[OpenAFS] Multihomed issues

Jaap Winius jwinius@umrk.nl
Tue, 18 Jan 2011 01:56:55 +0100

Quoting Russ Allbery <rra@stanford.edu>:

> The file server is what tells the VLDB that it has those addresses, so I
> think the same solution should work there.  The trick is that you have to
> create the NetInfo and NetRestrict files before the first time you start
> the file server.  It should then not register them.

I had created a NetInfo file, but not a NetRestrict. I had done this  
after installing the AFS server packages, but before running the file  
server for the first time. Then I created the ptserver and vlserver  
processes on the new server. Guess that's not enough.

> The same NetInfo and NetRestrict files that work for file servers also
> work for the vlserver and ptserver, although in those cases only Ubik
> should care; everything else uses either AFSDB/SRV DNS information or the
> addresses in CellServDB.

Looks like you're right about that.

>> In my case, this includes several private addresses that I don't want
>> any of the database servers to use. However, even if immediately
>> afterwards I remove these addresses from a new server's CellServDB and
>> restart it, it's too late: they're already in the VLDB and AFS is
>> already trying to send a new RO copy of root.cell to the new
>> server... using that server's private range IP address.
> I don't think you meant CellServDB here, or if you did, then something
> else is going on that I don't understand.  CellServDB shouldn't ever
> contain the IP addresses of file servers (unless your VLDB servers are
> also file servers).

I did mean /etc/openafs/server/CellServDB, but, like the original  
server, this new (second) server is both a file server and a VLDB  

> vos setaddr, you mean?  vos delentry is what will fix the above; you need
> to delentry the replication site on, ...

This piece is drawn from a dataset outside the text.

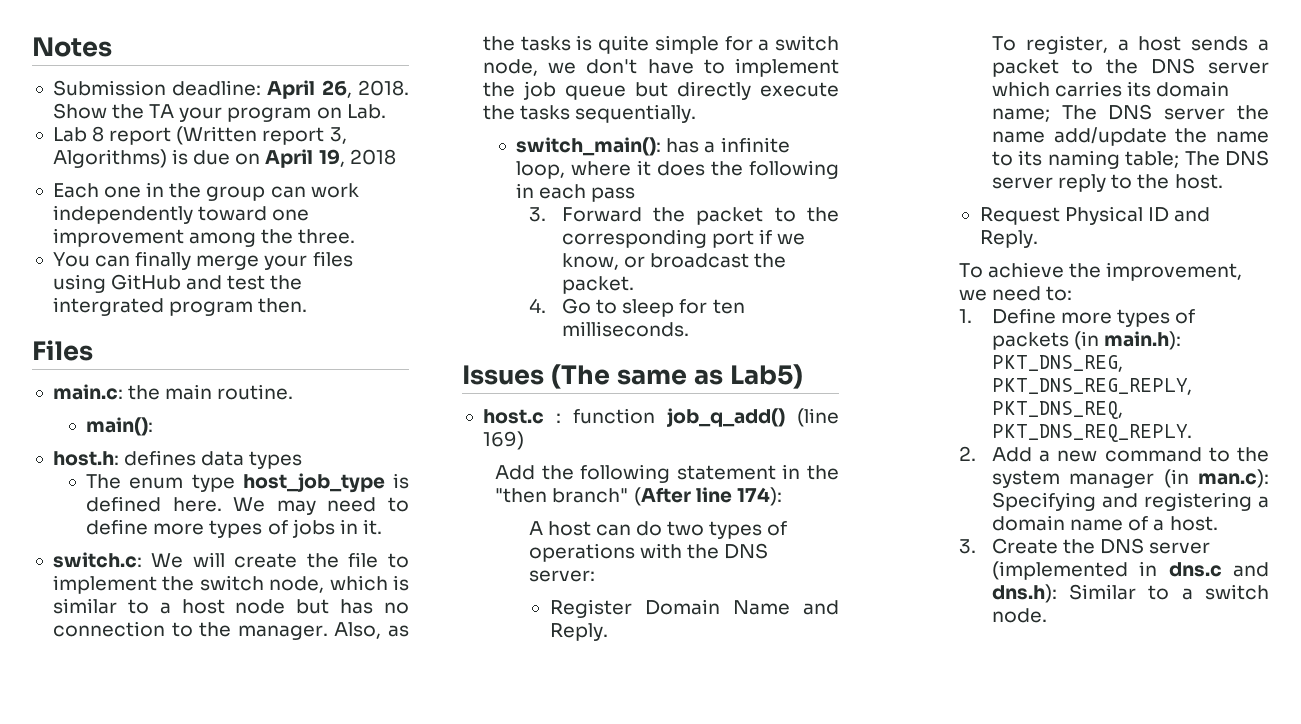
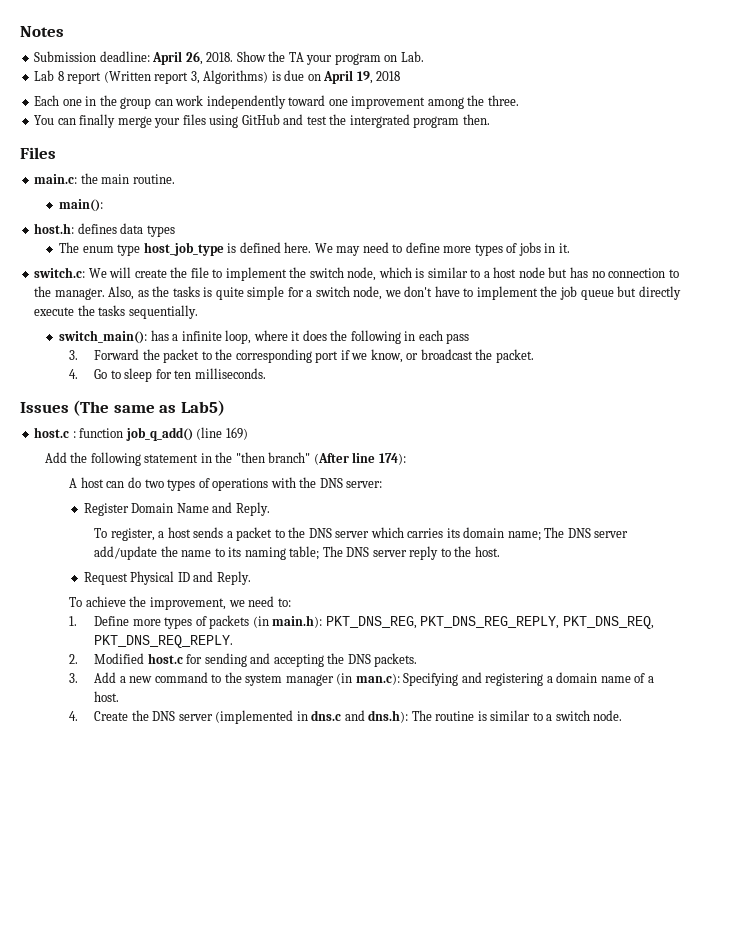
[1237,105,1269,120] [991,131,1045,143] the name -> (629, 534) none
(976, 453) none -> [94,653,418,667] [69,673,79,683] Modified host.c for sending and accepting the DNS packets. // 3.
[958,539,976,554] 3. -> [69,711,79,721] 4.
[1069,584,1137,600] Similar -> [411,710,531,721] The routine is similar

No, vos delentry. But, I'm happy to report that it did do the trick  
after I ran it again on the first server:

    ~# vos delentry -server
    Deleting VLDB entries for server
    Total VLDB entries deleted: 1; failed to delete: 0
    ~# _

This also had one further, unexpected result:

    ~# vos examine root.cell -noresolve
    VLDB: no such entry
    ~# _

Oops! At this point, the AFS filesystem was unavailable. However, a  
vos listvol showed that it was still there:

    ~# vos listvol localhost |grep root.cell
    root.cell                         536870915 RW          6 K On-line
    root.cell.readonly                536870916 RO          6 K On-line

So, I ran "vos syncvldb localhost a" and "vos syncserv localhost a"  
and got it back. After that I could access the directory tree again.

I might add that vos syncvldb also gave a list of warnings about  
orphaned volumes. After following that up with vos syncserv, I found  
that I could run "vos delentry -server" (the internal  
interface of the first AFS server) and it would report 14 entries  
deleted. Repeating vos delentry would result in zero deletions, but 14  
could be deleted again after repeating the previous vos syncvldb and  
vos syncserv commands. For a while I wondered what to do about this,  
but when I checked it again later, these problems seemed to have  
disappeared on their own. Now everything looks to be just fine.